Beulah worked at Cal Pak seed pea operation from 1943 to 1955. She also worked as a fruit sorter and for 11 years at the Mother Goose Cafe in Zillah. She liked to work in her yard and keep it looking neat. She loved music and dancing and encouraged her sons to play music like their Dad.
Beulah is survived by a son, Jack Duncan of Mabton; 24 grandchildren; and 10 great-grandchildren. She was preceded in death by her parents; husbands, William J Duncan and Kenneth Marshall; three sons, Robert L Duncan, Harold E Duncan, and Ernest J Duncan, one brother and three sisters.
Funeral services will be held at Zillah Chapel of Valley Hills Funeral Home on Friday, March 8, 2002 at 10:00 a.m. Concluding services will follow at the Zillah City Cemetery.
Valley Hills Funeral Home in Zillah is in charge of arrangements.

William J Duncan
Colonial Funeral Home
Zillah – William J Duncan, 75, of 1109 Maple Way, died Monday in Sunnyside General Hospital, Sunnyside.

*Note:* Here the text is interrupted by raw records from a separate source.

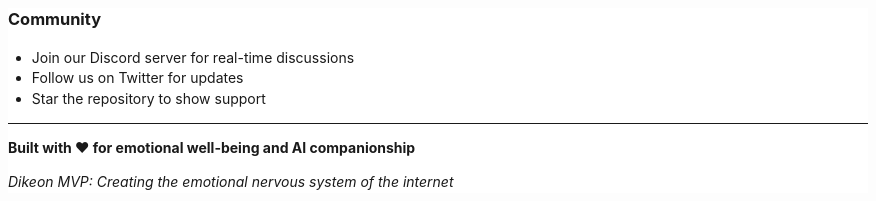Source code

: ### **Community**
- Join our Discord server for real-time discussions
- Follow us on Twitter for updates
- Star the repository to show support

---

**Built with ❤️ for emotional well-being and AI companionship**

*Dikeon MVP: Creating the emotional nervous system of the internet*
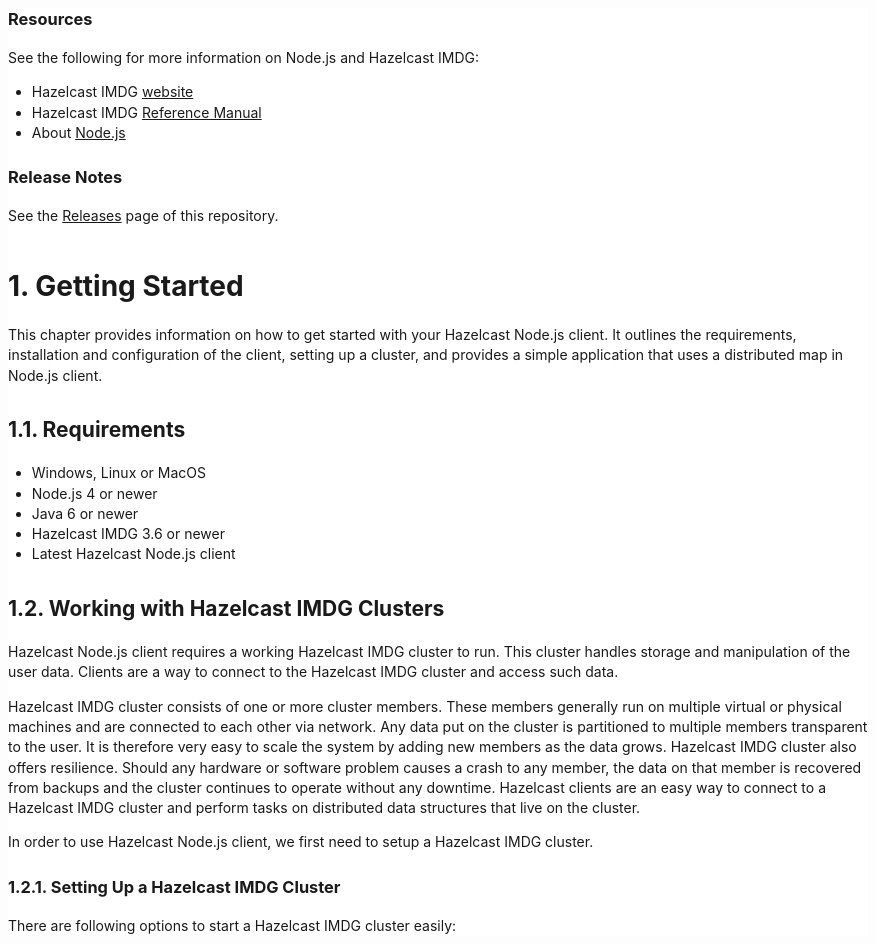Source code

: ### Resources

See the following for more information on Node.js and Hazelcast IMDG:

* Hazelcast IMDG [website](https://hazelcast.org/)
* Hazelcast IMDG [Reference Manual](https://hazelcast.org/documentation/#imdg)
* About [Node.js](https://nodejs.org/en/about/)

### Release Notes

See the [Releases](https://github.com/hazelcast/hazelcast-nodejs-client/releases) page of this repository.


# 1. Getting Started

This chapter provides information on how to get started with your Hazelcast Node.js client. It outlines the requirements, installation and configuration of the client, setting up a cluster, and provides a simple application that uses a distributed map in Node.js client.

## 1.1. Requirements

- Windows, Linux or MacOS
- Node.js 4 or newer
- Java 6 or newer
- Hazelcast IMDG 3.6 or newer
- Latest Hazelcast Node.js client

## 1.2. Working with Hazelcast IMDG Clusters

Hazelcast Node.js client requires a working Hazelcast IMDG cluster to run. This cluster handles storage and manipulation of the user data.
Clients are a way to connect to the Hazelcast IMDG cluster and access such data.

Hazelcast IMDG cluster consists of one or more cluster members. These members generally run on multiple virtual or physical machines
and are connected to each other via network. Any data put on the cluster is partitioned to multiple members transparent to the user.
It is therefore very easy to scale the system by adding new members as the data grows. Hazelcast IMDG cluster also offers resilience. Should
any hardware or software problem causes a crash to any member, the data on that member is recovered from backups and the cluster
continues to operate without any downtime. Hazelcast clients are an easy way to connect to a Hazelcast IMDG cluster and perform tasks on
distributed data structures that live on the cluster.

In order to use Hazelcast Node.js client, we first need to setup a Hazelcast IMDG cluster.

### 1.2.1. Setting Up a Hazelcast IMDG Cluster

There are following options to start a Hazelcast IMDG cluster easily:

Born at Clinton, Ark., he had lived in the Zillah area since 1942.
Survivors include his wife, Beulah; three sons, Ernest and Robert, both of Sunnyside, and Jackie of Toppenish; three brothers, Tolly Duncan of Toppenish, Felix Duncan of Buena and Donald Duncan of Penndale, Penn.; one sister, Myrtle Marshall of Lexington, Ore.; 14 grandchildren and 10 great-grandchildren. Another son, Harold, died in 1973.

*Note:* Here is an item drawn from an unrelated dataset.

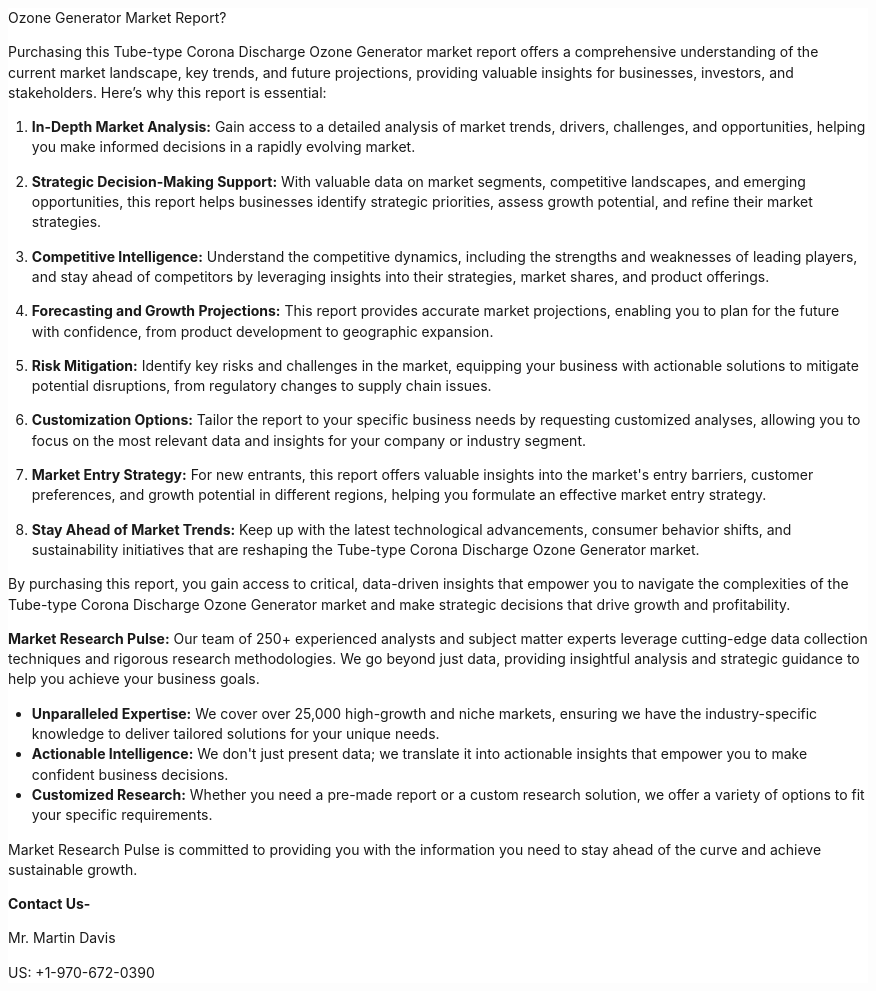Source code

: Ozone Generator Market Report?</strong></p><p>Purchasing this Tube-type Corona Discharge Ozone Generator market report offers a comprehensive understanding of the current market landscape, key trends, and future projections, providing valuable insights for businesses, investors, and stakeholders. Here&rsquo;s why this report is essential:</p><ol><li><p><strong>In-Depth Market Analysis:</strong> Gain access to a detailed analysis of market trends, drivers, challenges, and opportunities, helping you make informed decisions in a rapidly evolving market.</p></li><li><p><strong>Strategic Decision-Making Support:</strong> With valuable data on market segments, competitive landscapes, and emerging opportunities, this report helps businesses identify strategic priorities, assess growth potential, and refine their market strategies.</p></li><li><p><strong>Competitive Intelligence:</strong> Understand the competitive dynamics, including the strengths and weaknesses of leading players, and stay ahead of competitors by leveraging insights into their strategies, market shares, and product offerings.</p></li><li><p><strong>Forecasting and Growth Projections:</strong> This report provides accurate market projections, enabling you to plan for the future with confidence, from product development to geographic expansion.</p></li><li><p><strong>Risk Mitigation:</strong> Identify key risks and challenges in the market, equipping your business with actionable solutions to mitigate potential disruptions, from regulatory changes to supply chain issues.</p></li><li><p><strong>Customization Options:</strong> Tailor the report to your specific business needs by requesting customized analyses, allowing you to focus on the most relevant data and insights for your company or industry segment.</p></li><li><p><strong>Market Entry Strategy:</strong> For new entrants, this report offers valuable insights into the market's entry barriers, customer preferences, and growth potential in different regions, helping you formulate an effective market entry strategy.</p></li><li><p><strong>Stay Ahead of Market Trends:</strong> Keep up with the latest technological advancements, consumer behavior shifts, and sustainability initiatives that are reshaping the Tube-type Corona Discharge Ozone Generator market.</p></li></ol><p>By purchasing this report, you gain access to critical, data-driven insights that empower you to navigate the complexities of the Tube-type Corona Discharge Ozone Generator market and make strategic decisions that drive growth and profitability.</p><p><strong>Market Research Pulse:</strong>&nbsp;Our team of 250+ experienced analysts and subject matter experts leverage cutting-edge data collection techniques and rigorous research methodologies. We go beyond just data, providing insightful analysis and strategic guidance to help you achieve your business goals.</p><ul><li><strong>Unparalleled Expertise:</strong>&nbsp;We cover over 25,000 high-growth and niche markets, ensuring we have the industry-specific knowledge to deliver tailored solutions for your unique needs.</li><li><strong>Actionable Intelligence:</strong>&nbsp;We don't just present data; we translate it into actionable insights that empower you to make confident business decisions.</li><li><strong>Customized Research:</strong>&nbsp;Whether you need a pre-made report or a custom research solution, we offer a variety of options to fit your specific requirements.</li></ul><p>Market Research Pulse is committed to providing you with the information you need to stay ahead of the curve and achieve sustainable growth.</p><p><strong>Contact Us-</strong></p><p>Mr. Martin Davis</p><p>US: +1-970-672-0390</p>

Duncan – Funeral services for William J Duncan, 75, or 1109 Maple Way, who passed away Monday, July 11 in Sunnyside General Hospital, will be held on Wednesday, Jul 13, at 2 p.m. in the COLONIAL FUNERAL HOME CHAPEL., Toppenish. The Rev. Stanley White will officiate. Burial will be at the Zillah Cemetery. Mr. Duncan was born in Clinton, Arkansas on September 26, 1901. He had lived in the Zillah area since 1942, moving there from Ellensburg. He and his wife, Beulah, were married on Sept. 20, 1922 in Burley, Idaho. Besides his wife, he is survived by three sons, Ernest J Duncan and Robert L Duncan, both of Sunnyside and Jackie A Duncan of Toppenish. He was predeceased by one son, Harold in 1973; three brothers, Tolly Duncan of Toppenish, Felix Cantrel Duncan of Buena and Donald Duncan of Penndale, Penn, one sister, Myrtle Marshall of Lexington, Ore: 14 grandchildren and 10 great-grandchildren.